Imet Gogo
"La montagne tombait à pic sur trois côtés et je n'avais plus nulle part où être nerveux."
La marche jusqu’à la proue
Depuis le camp de Geech, le sentier vers Imet Gogo suit le rebord de la falaise vers l’est pendant environ deux heures. Ce n’est pas un parcours techniquement difficile — le dénivelé est progressif, le sentier est net, et le garde qui m’accompagnait le parcourait le fusil en bandoulière et les mains dans les poches. Mais l’exposition vous rappelle à l’ordre. La falaise n’est jamais à plus de vingt ou trente mètres sur votre gauche, la vallée en contrebas se trouve mille mètres plus bas, et le vent sur cette section peut vous pousser de côté si vous ne faites pas attention.

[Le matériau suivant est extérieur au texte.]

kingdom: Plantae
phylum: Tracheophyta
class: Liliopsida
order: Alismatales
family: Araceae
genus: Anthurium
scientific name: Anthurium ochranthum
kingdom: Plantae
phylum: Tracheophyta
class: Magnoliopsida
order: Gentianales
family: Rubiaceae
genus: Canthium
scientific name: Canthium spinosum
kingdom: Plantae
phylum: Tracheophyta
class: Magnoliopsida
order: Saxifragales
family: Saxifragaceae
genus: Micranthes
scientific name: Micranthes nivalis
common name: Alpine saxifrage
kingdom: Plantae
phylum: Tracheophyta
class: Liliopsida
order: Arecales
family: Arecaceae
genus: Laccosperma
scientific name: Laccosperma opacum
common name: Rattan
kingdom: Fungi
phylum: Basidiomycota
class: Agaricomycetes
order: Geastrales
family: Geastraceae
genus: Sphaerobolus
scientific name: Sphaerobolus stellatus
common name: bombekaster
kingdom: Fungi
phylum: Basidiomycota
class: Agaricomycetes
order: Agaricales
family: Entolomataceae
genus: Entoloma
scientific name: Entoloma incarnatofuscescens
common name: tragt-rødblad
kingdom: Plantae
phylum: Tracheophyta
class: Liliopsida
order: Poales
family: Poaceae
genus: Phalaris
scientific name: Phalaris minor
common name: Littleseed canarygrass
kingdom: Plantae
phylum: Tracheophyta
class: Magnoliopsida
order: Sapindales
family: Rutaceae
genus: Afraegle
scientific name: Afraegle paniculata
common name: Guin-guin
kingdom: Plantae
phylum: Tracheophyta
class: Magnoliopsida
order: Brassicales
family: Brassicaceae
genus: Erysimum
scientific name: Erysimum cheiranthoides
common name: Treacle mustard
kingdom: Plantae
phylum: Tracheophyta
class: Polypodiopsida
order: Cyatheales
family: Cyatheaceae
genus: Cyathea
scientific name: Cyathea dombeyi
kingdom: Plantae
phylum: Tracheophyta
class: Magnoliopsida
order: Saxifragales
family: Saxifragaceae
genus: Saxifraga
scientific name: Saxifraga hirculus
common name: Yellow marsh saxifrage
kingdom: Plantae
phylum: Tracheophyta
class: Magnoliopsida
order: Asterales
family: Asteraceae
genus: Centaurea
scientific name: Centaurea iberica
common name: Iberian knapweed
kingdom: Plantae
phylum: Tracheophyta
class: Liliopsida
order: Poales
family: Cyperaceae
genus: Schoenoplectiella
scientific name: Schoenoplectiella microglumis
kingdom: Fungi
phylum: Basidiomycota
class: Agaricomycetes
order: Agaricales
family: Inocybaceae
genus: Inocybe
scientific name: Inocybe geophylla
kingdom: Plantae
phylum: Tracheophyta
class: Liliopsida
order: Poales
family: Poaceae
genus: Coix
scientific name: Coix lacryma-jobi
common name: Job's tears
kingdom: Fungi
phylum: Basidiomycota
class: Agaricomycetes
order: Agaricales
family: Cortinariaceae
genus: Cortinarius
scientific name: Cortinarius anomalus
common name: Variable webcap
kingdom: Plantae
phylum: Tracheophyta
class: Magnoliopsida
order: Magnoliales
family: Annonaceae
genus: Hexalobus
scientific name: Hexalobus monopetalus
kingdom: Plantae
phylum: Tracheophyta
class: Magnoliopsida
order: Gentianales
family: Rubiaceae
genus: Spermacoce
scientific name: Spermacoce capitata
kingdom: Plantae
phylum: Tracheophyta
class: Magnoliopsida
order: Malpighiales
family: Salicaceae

Imet Gogo lui-même est un promontoire rocheux qui s’avance depuis le bord du plateau comme la proue d’un navire. La montée de la dernière section relève un peu de l’escalade — caillasse instable, quelques prises basiques nécessaires — puis vous voilà sur un sommet plat de la taille d’un court de tennis, avec l’escarpement qui s’incurve des deux côtés, le plateau intérieur du Simien derrière vous et rien que de l’air devant.
La vue
J’ai vu beaucoup de points de vue. La plupart se résument à : jolie vue, content d’être venu, quelques photos qui ne rendent rien, et on redescend. Imet Gogo est différent d’une manière que je peine encore à m’expliquer. La géométrie y est pour quelque chose — vous êtes sur une pointe, pas sur une crête, donc le vide vous entoure sur 270 degrés. L’échelle de la vallée en contrebas y est aussi pour quelque chose — la rivière qui coule au fond est invisible, c’est dire la profondeur. Et la qualité de la lumière en altitude, en saison sèche, est le troisième élément : nette, légèrement bleutée, dessinant des ombres précises.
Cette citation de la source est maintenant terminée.